Start of Records shown

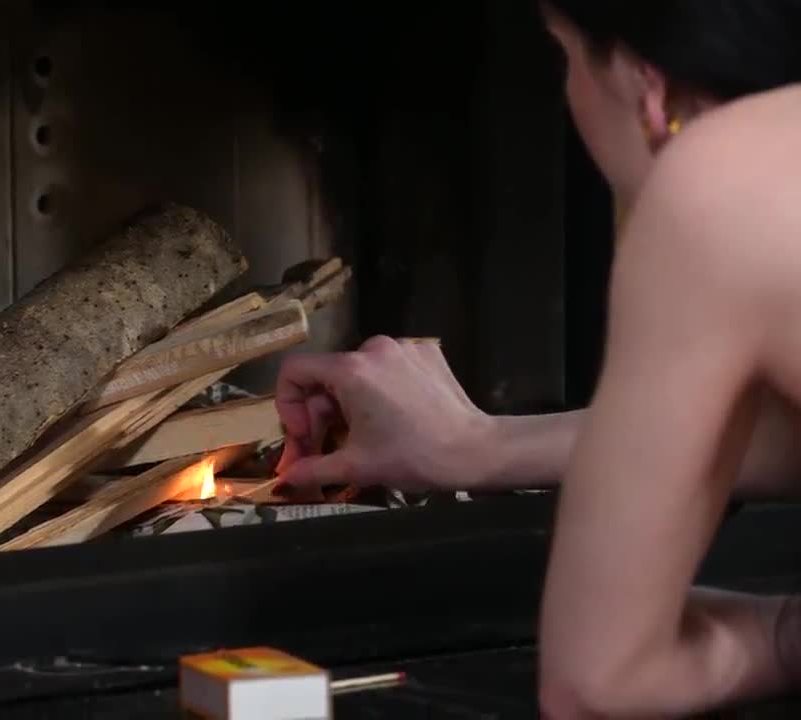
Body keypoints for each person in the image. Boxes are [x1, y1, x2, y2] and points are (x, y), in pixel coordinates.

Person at [272, 1, 801, 715]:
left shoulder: (717, 179)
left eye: (564, 55)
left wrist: (784, 633)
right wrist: (480, 444)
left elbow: (600, 684)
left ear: (648, 86)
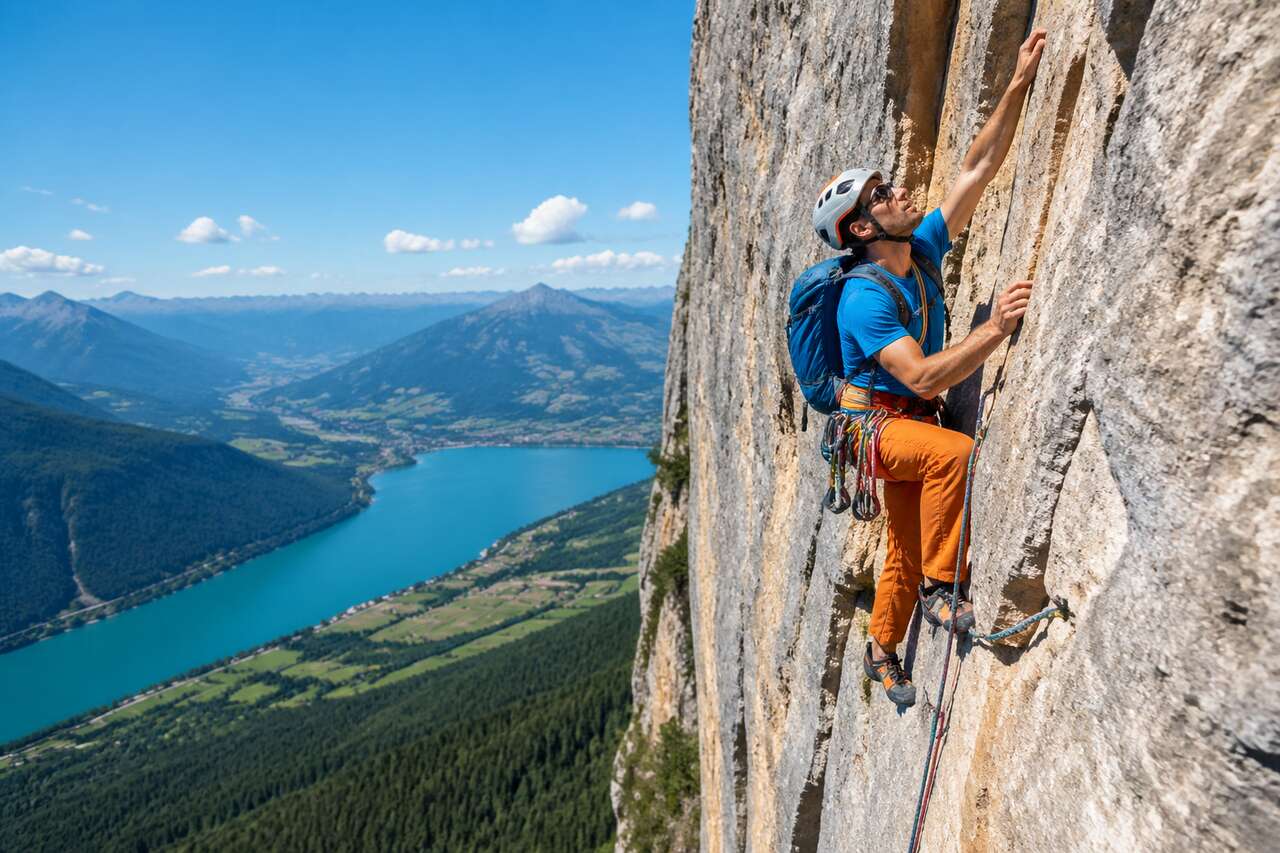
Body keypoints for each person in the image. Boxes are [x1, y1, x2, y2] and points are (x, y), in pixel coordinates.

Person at [810, 29, 1047, 706]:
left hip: (901, 422)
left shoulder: (917, 252)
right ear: (860, 228)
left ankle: (881, 649)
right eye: (883, 194)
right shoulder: (862, 297)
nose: (902, 190)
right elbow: (918, 378)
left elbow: (975, 169)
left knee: (905, 549)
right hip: (874, 431)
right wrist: (995, 331)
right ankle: (945, 592)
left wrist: (1018, 85)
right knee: (951, 457)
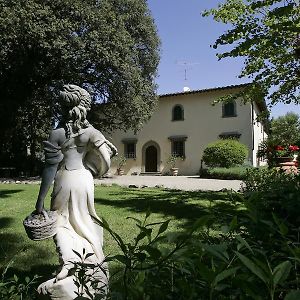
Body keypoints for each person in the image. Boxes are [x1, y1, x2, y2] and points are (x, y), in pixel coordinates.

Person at [35, 84, 117, 298]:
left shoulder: (57, 133)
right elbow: (106, 158)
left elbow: (50, 167)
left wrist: (40, 200)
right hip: (84, 179)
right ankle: (94, 262)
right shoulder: (91, 132)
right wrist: (97, 168)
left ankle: (69, 262)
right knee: (86, 221)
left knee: (61, 222)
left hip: (65, 179)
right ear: (84, 106)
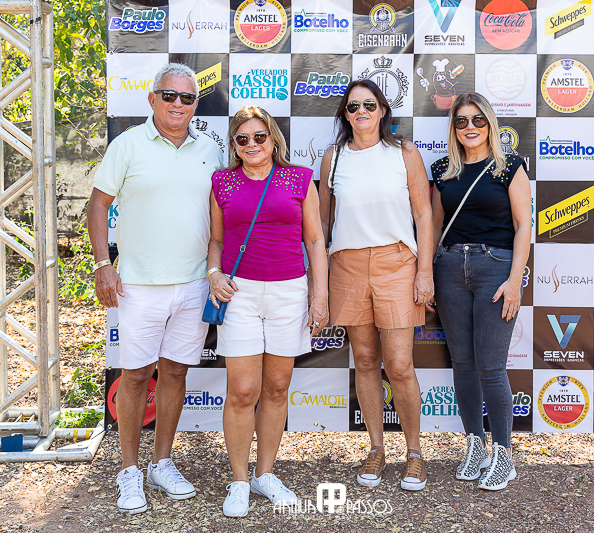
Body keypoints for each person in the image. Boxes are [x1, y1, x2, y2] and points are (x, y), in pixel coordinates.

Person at [87, 63, 223, 515]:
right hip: (138, 286)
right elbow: (98, 204)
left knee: (176, 373)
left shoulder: (210, 149)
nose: (178, 104)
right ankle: (129, 470)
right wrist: (103, 265)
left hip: (193, 283)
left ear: (195, 104)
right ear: (152, 99)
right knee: (134, 376)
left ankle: (162, 462)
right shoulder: (127, 145)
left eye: (187, 98)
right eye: (169, 96)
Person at [207, 106, 328, 517]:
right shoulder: (222, 181)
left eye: (259, 136)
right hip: (238, 294)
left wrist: (319, 296)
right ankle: (240, 480)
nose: (252, 144)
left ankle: (265, 474)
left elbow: (315, 241)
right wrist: (213, 274)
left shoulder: (299, 178)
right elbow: (216, 241)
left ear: (273, 139)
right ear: (234, 145)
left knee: (276, 388)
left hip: (289, 292)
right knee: (243, 390)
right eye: (242, 139)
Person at [319, 80, 434, 491]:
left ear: (383, 109)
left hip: (397, 264)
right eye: (353, 107)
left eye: (369, 104)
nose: (361, 112)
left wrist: (424, 272)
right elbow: (323, 222)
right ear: (345, 115)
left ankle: (415, 453)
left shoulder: (404, 153)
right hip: (347, 266)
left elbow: (424, 216)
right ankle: (376, 449)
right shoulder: (333, 158)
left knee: (399, 365)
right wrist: (318, 279)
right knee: (365, 361)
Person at [429, 92, 531, 491]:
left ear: (490, 124)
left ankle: (504, 455)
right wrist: (427, 273)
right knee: (463, 363)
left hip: (495, 269)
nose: (469, 128)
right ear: (453, 128)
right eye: (461, 121)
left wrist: (515, 280)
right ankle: (476, 446)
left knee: (491, 365)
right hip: (450, 269)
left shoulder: (509, 167)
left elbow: (524, 226)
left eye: (478, 120)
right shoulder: (442, 170)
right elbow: (434, 226)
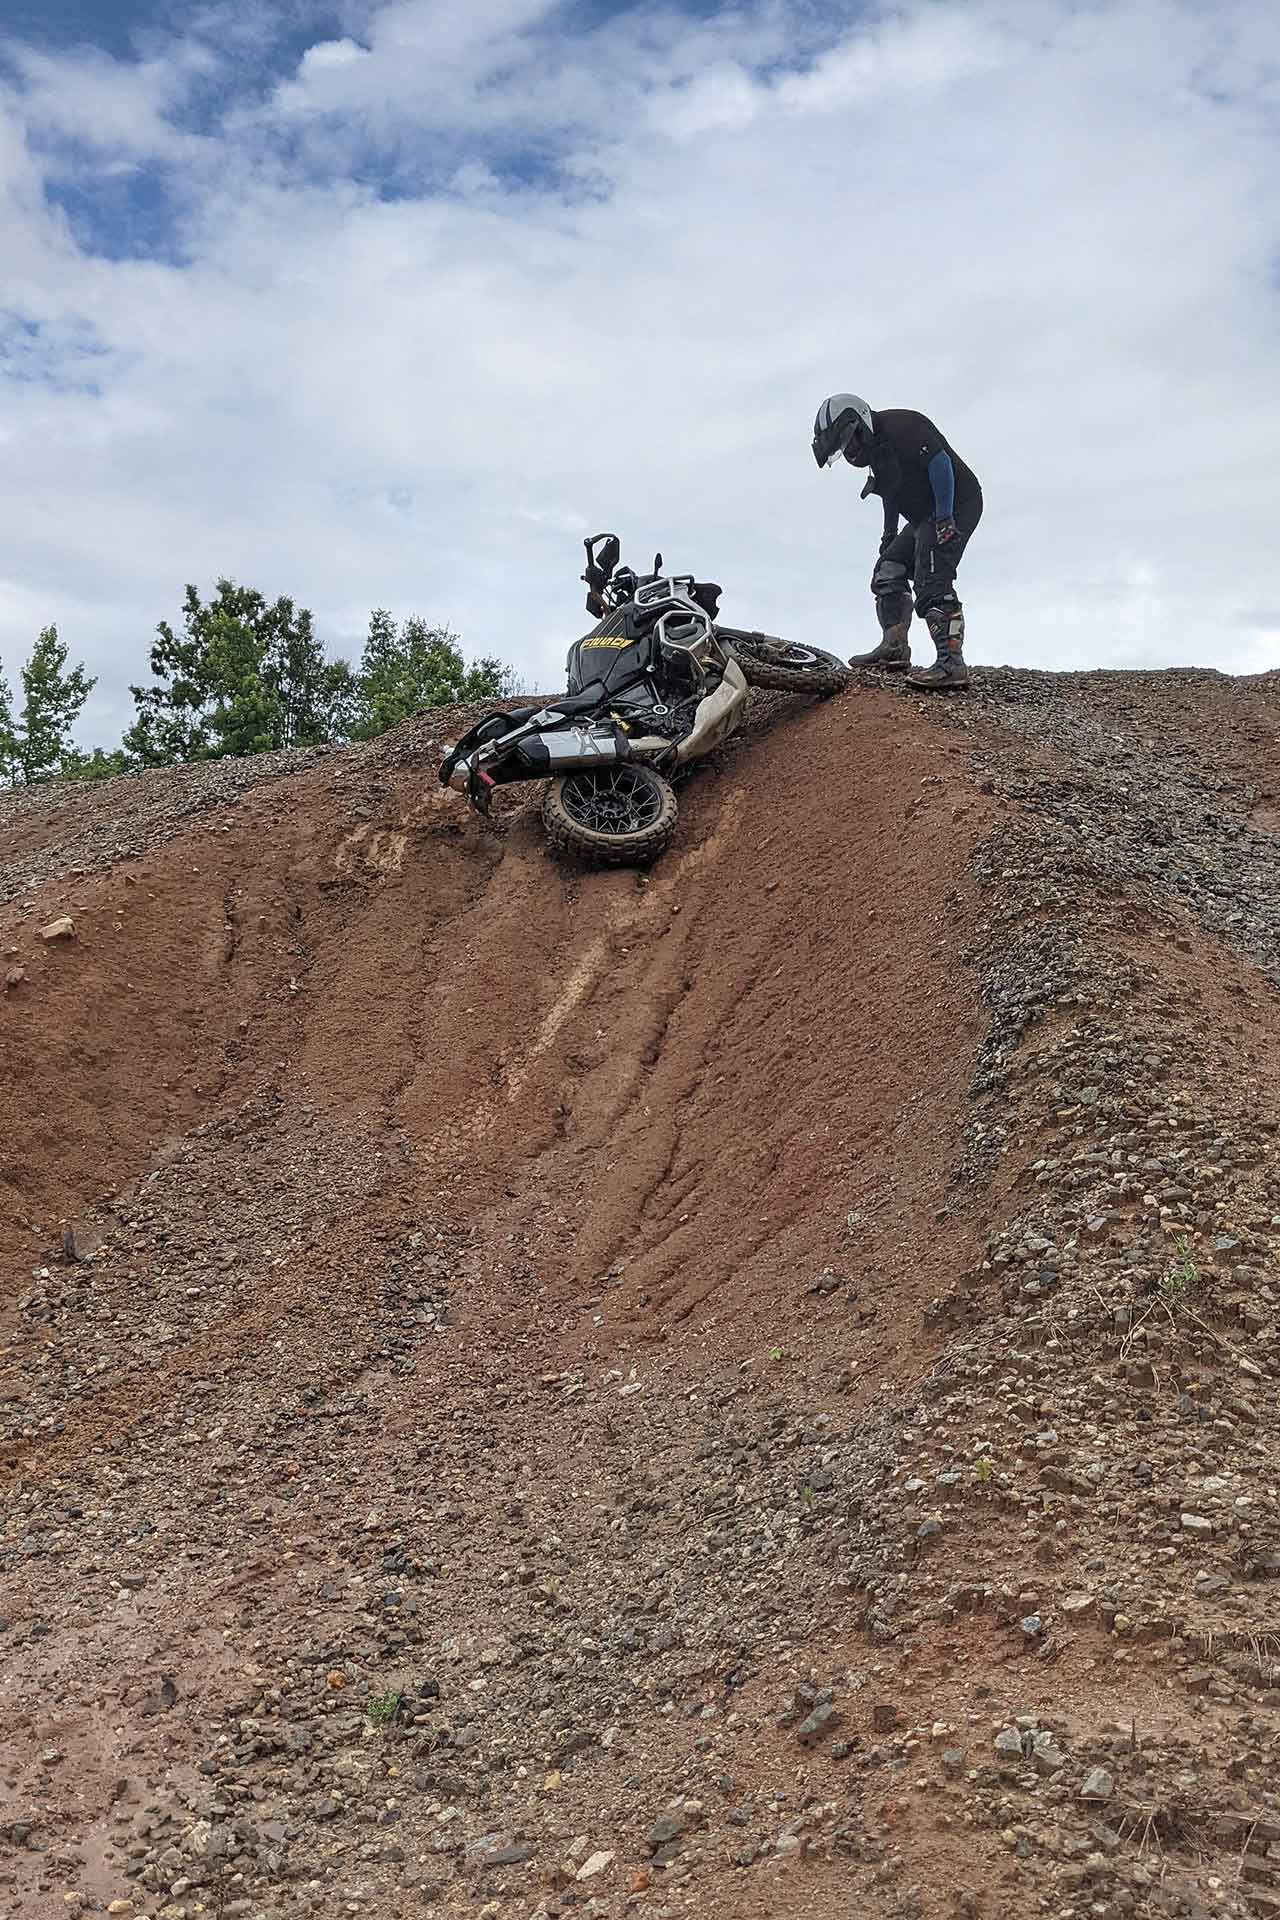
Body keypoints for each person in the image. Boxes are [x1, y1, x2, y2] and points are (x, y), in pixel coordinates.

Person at [811, 394, 982, 690]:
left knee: (932, 581)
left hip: (955, 505)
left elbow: (940, 464)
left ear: (860, 422)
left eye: (849, 442)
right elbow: (890, 491)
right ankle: (894, 647)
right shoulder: (879, 452)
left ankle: (952, 662)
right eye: (842, 449)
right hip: (923, 517)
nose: (850, 452)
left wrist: (944, 517)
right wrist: (888, 537)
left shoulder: (903, 426)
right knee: (888, 568)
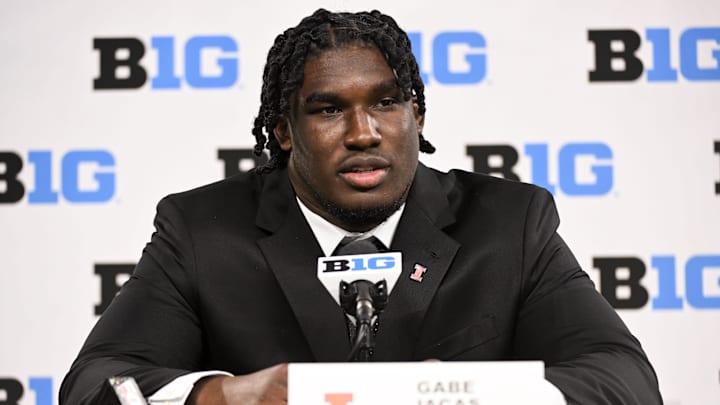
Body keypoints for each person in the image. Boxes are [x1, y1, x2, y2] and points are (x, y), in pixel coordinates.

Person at [60, 9, 663, 405]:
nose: (364, 132)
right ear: (285, 132)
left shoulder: (509, 222)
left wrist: (470, 393)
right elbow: (95, 384)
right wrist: (226, 396)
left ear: (416, 117)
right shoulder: (201, 230)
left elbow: (623, 378)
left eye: (387, 103)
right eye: (328, 110)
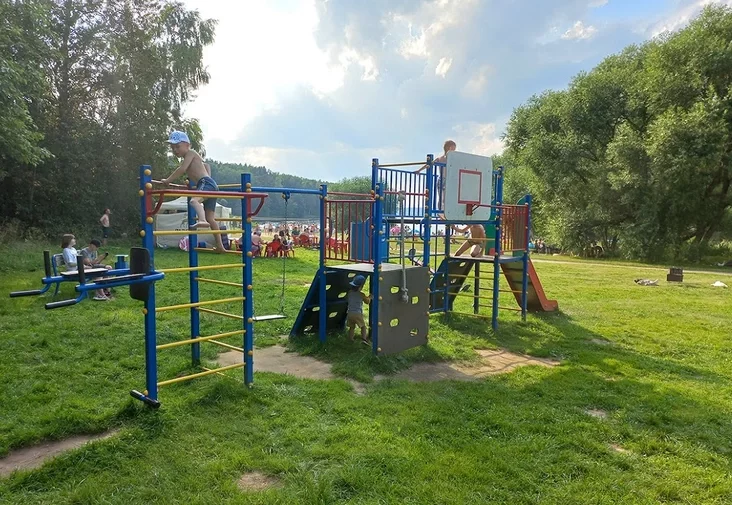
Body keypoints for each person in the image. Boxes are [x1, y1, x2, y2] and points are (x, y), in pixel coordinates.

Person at [161, 130, 226, 253]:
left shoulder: (190, 153)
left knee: (194, 201)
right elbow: (206, 165)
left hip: (206, 183)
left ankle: (202, 221)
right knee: (211, 218)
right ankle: (220, 246)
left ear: (187, 145)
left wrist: (168, 180)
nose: (175, 150)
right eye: (172, 147)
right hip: (209, 183)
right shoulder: (193, 157)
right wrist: (207, 179)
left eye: (178, 146)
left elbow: (182, 169)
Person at [415, 140, 457, 216]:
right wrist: (419, 170)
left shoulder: (450, 158)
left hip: (447, 180)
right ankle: (441, 213)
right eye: (453, 149)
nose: (454, 151)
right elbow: (429, 164)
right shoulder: (442, 158)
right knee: (441, 197)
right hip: (443, 180)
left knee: (446, 197)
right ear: (449, 148)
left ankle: (445, 212)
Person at [347, 275, 372, 343]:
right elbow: (367, 302)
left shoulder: (349, 293)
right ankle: (364, 339)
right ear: (361, 287)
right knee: (363, 327)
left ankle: (350, 339)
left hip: (349, 313)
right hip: (357, 314)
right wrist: (369, 297)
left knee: (352, 327)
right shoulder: (361, 294)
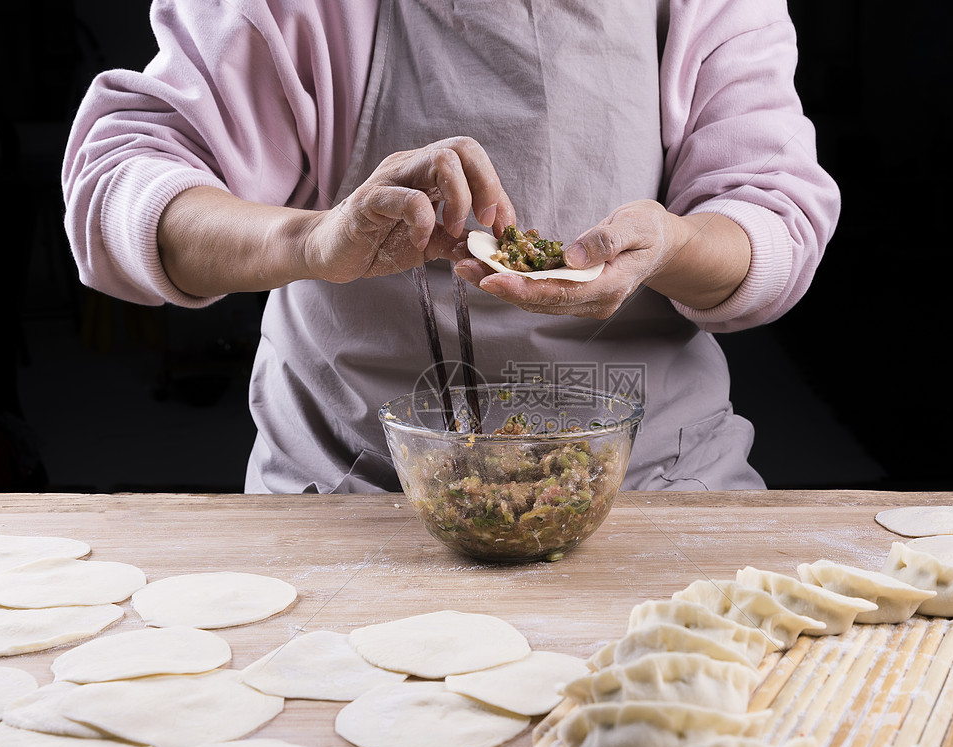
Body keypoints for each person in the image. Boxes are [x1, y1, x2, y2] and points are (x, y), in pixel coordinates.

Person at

End of Records shown

> **Exercise brief**
Find every line in the records that has the word "nose". Then report the count alone.

> **Solution to this exercise**
9